Rockstar Games are known for their attention to details in their games’ NPCs and world around the player, whether it is iconic Grand Theft Auto pedestrians or Red Dead Redemption 2’s horse. During gameplay walkthroughs, a number of people commented on the horse’s behaviour, acting like an actual animal companion, not just a mean of traversing the map to get to the next mission.
Art Director Aaron Garbut was featured in the December issue of EDGE, where he revealed how much work was actually done on the horse. Garbut admitted the horse underwent several iterations “for years” to reach the state we have seen right now. All this was because the development team wanted it to have its own personality, “reacting to the world in a way that’s unique to its breed and your bond with it.”

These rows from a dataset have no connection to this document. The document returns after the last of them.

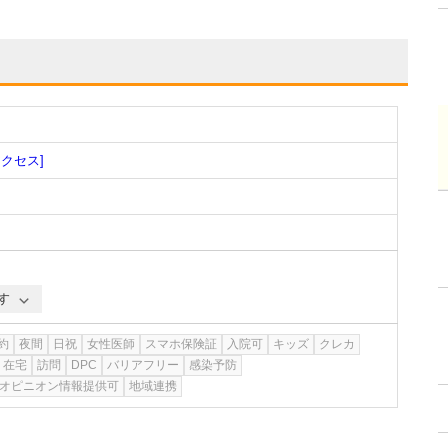
アクセス]
す
約
夜間
日祝
女性医師
スマホ保険証
入院可
キッズ
クレカ
在宅
訪問
DPC
バリアフリー
感染予防
オピニオン情報提供可
地域連携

Like many parts of the game, the team iterated on the horse for years. The personality of the horse will come through in its behavior, reacting to the world in a way that’s unique to its breed and your bond with it. Your horse should feel like a living creature with a mind of its own, and we spent a lot of time tagging elements of the world so the horse knows where it wants to go, and what it wants to avoid, as much as the player.
Beyond that, though, we want the horse to feel like a companion. You start to care for it, and it upsets you when it’s hurt. Looking after it, and bonding with it, becomes something you want to do not just for the benefits it can bring but because it’s your most trusted friend.
If it’s hurt and dying, you have limited time to get it medicine, and it’s at times like these that the game opens up its own adventures. Suddenly nothing matters as much as helping your horse. That said, you could just let it die and get another. Well, I couldn’t. Maybe you could.
Red Dead Redemption 2 releases on October 26 for PS4, Xbox One and PC. Pre-orders went live for Xbox One and PS4 earlier in June, and recently, the game’s trophy list got leaked, with the list dominantly filled with Bronze trophies.